PAGE TEXT:
---
Sunday Times, South Africa - April 9, 2000
Laurice Taitz
On Wednesday Tshabalala-Msimang told Parliament that the women had died "during the course of an ongoing clinical trial involving Nevirapine". She said: "According to the Medicines Control Council report, two of the deaths were due to hepatitis. The report further cites the causal association between Nevirapine and the deaths as probable in three of the five cases."
But in a statement on Friday the chairperson of the Medicines Control Council, Dr Helen Rees, said "no conclusive cause and effect" had been established in the deaths of the people who had taken part in a clinical trial called the FTC 302 trial at Kalafong Hospital, in Pretoria.
The trial, conducted by Quintiles Clindepharm, a South African subsidiary of US-based Triangle Pharmaceuticals, was intended to assess the use of a combination therapy or "drug cocktail" in the long-term treatment of adult HIV infection.
Nevirapine, manufactured by Boehringer Ingelheim, was one of three drugs used in the trial.
Referring to the deaths, Rees said: "One explanation is that there may be a drug interaction involving any two of the three drugs used, including the study drug Emtricitabine and one of two other trial drugs, Stavudine and Nevirapine."
The Medicines Control Council has ordered that recruitment of trial patients be halted in the FTC 302 study and is conducting a detailed review of the study.
The drug Nevirapine was thrust into the spotlight last year after research in Uganda showed it was cheaper and more effective than AZT in reducing the transmission of HIV from mother to child. Since July clinical trials have been conducted at 11 South African research sites to test how effectively the drug prevented maternal transmission. These trials, collectively called the Saint Trial, are continuing.
---
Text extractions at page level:
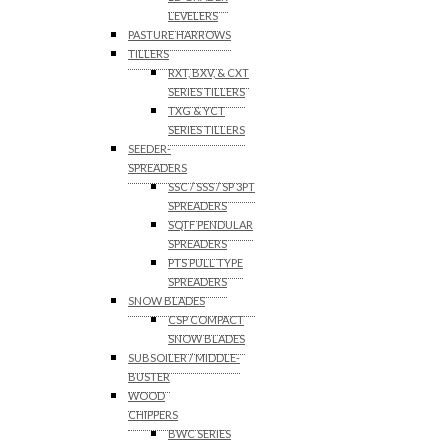
LEVELERS
PASTURE HARROWS
TILLERS
RXT, BXV, & CXT
SERIES TILLERS
TXG & YCT
SERIES TILLERS
SEEDER-
SPREADERS
SSC / SSS / SP 3PT
SPREADERS
SQTF PENDULAR
SPREADERS
PTS PULL TYPE
SPREADERS
SNOW BLADES
CSP COMPACT
SNOW BLADES
SUBSOILER / MIDDLE-
BUSTER
WOOD
CHIPPERS
BWC SERIES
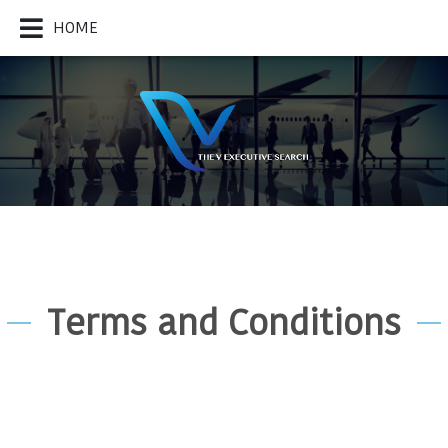
HOME
Terms and Conditions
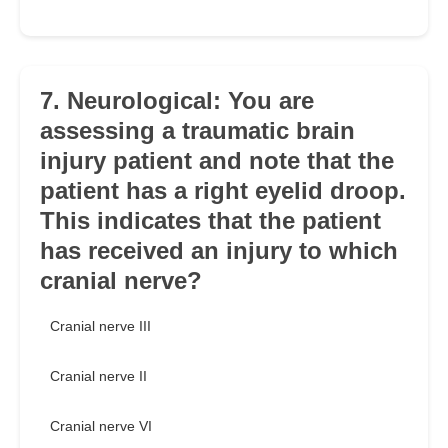
7. Neurological: You are
assessing a traumatic brain
injury patient and note that the
patient has a right eyelid droop.
This indicates that the patient
has received an injury to which
cranial nerve?
Cranial nerve III
Cranial nerve II
Cranial nerve VI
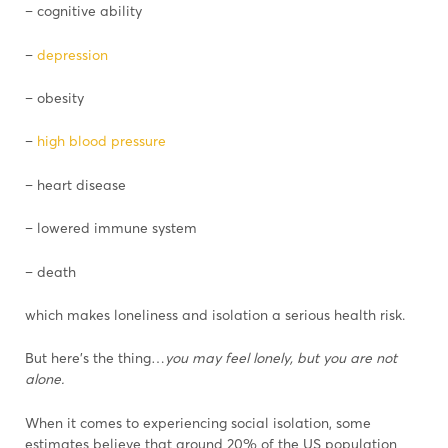
– cognitive ability
–
depression
– obesity
–
high blood pressure
– heart disease
– lowered immune system
– death
which makes loneliness and isolation a serious health risk.
But here’s the thing…
you may feel lonely, but you are not
alone.
When it comes to experiencing social isolation, some
estimates believe that around 20% of the US population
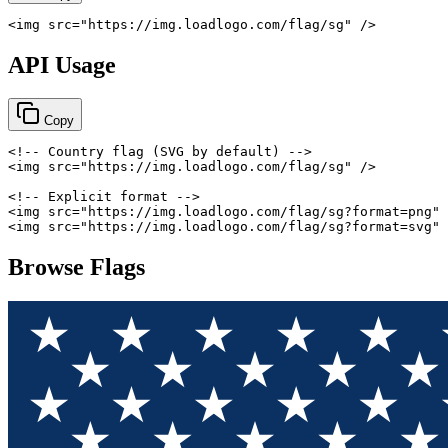
<
img
src
=
"
https://img.loadlogo.com/flag/sg
"
/>
API Usage
Copy
<!-- Country flag (SVG by default) -->
<
img
src
=
"
https://img.loadlogo.com/flag/sg
"
/>
<!-- Explicit format -->
<
img
src
=
"
https://img.loadlogo.com/flag/sg?format=png
"
<
img
src
=
"
https://img.loadlogo.com/flag/sg?format=svg
"
Browse Flags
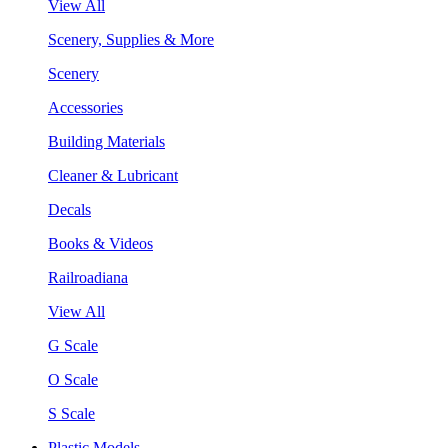
View All
Scenery, Supplies & More
Scenery
Accessories
Building Materials
Cleaner & Lubricant
Decals
Books & Videos
Railroadiana
View All
G Scale
O Scale
S Scale
Plastic Models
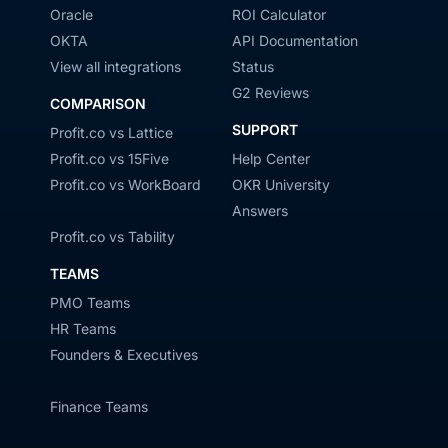
Oracle
ROI Calculator
OKTA
API Documentation
View all integrations
Status
G2 Reviews
COMPARISON
SUPPORT
Profit.co vs Lattice
Profit.co vs 15Five
Help Center
Profit.co vs WorkBoard
OKR University
Answers
Profit.co vs Tability
TEAMS
PMO Teams
HR Teams
Founders & Executives
Finance Teams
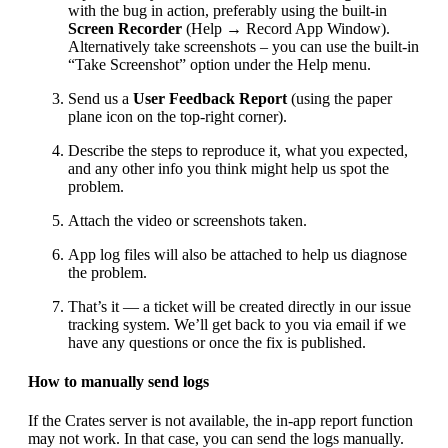
with the bug in action, preferably using the built-in
Screen Recorder
(Help → Record App Window).
Alternatively take screenshots – you can use the built-in
“Take Screenshot” option under the Help menu.
Send us a
User Feedback Report
(using the paper
plane icon on the top-right corner).
Describe the steps to reproduce it, what you expected,
and any other info you think might help us spot the
problem.
Attach the video or screenshots taken.
App log files will also be attached to help us diagnose
the problem.
That’s it — a ticket will be created directly in our issue
tracking system. We’ll get back to you via email if we
have any questions or once the fix is published.
How to manually send logs
If the Crates server is not available, the in-app report function
may not work. In that case, you can send the logs manually.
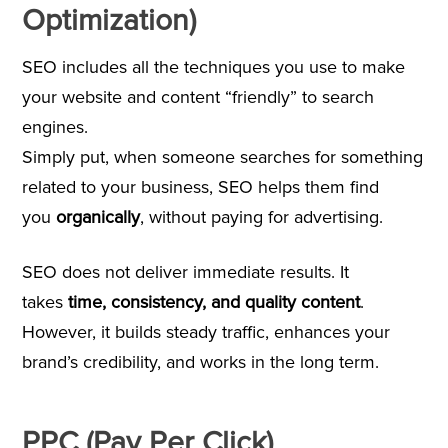
Optimization)
SEO includes all the techniques you use to make
your website and content “friendly” to search
engines.
Simply put, when someone searches for something
related to your business, SEO helps them find
you
organically
, without paying for advertising.
SEO does not deliver immediate results. It
takes
time, consistency, and quality content
.
However, it builds steady traffic, enhances your
brand’s credibility, and works in the long term.
PPC (Pay Per Click)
---
ACTIVITIES:
[1] Reproduce word for word the part of the Nevirapine article starting with "But in a statement" and going on through "in the trial.".
[2] According to the Nevirapine article, at which hospital did the FTC 302 trial take place?
The rows are material separate from the Nevirapine article.

SOLUTIONS TO THE EXERCISE:
[1]
But in a statement on Friday the chairperson of the Medicines Control Council, Dr Helen Rees, said "no conclusive cause and effect" had been established in the deaths of the people who had taken part in a clinical trial called the FTC 302 trial at Kalafong Hospital, in Pretoria.
The trial, conducted by Quintiles Clindepharm, a South African subsidiary of US-based Triangle Pharmaceuticals, was intended to assess the use of a combination therapy or "drug cocktail" in the long-term treatment of adult HIV infection.
Nevirapine, manufactured by Boehringer Ingelheim, was one of three drugs used in the trial.

[2] Kalafong Hospital, in Pretoria.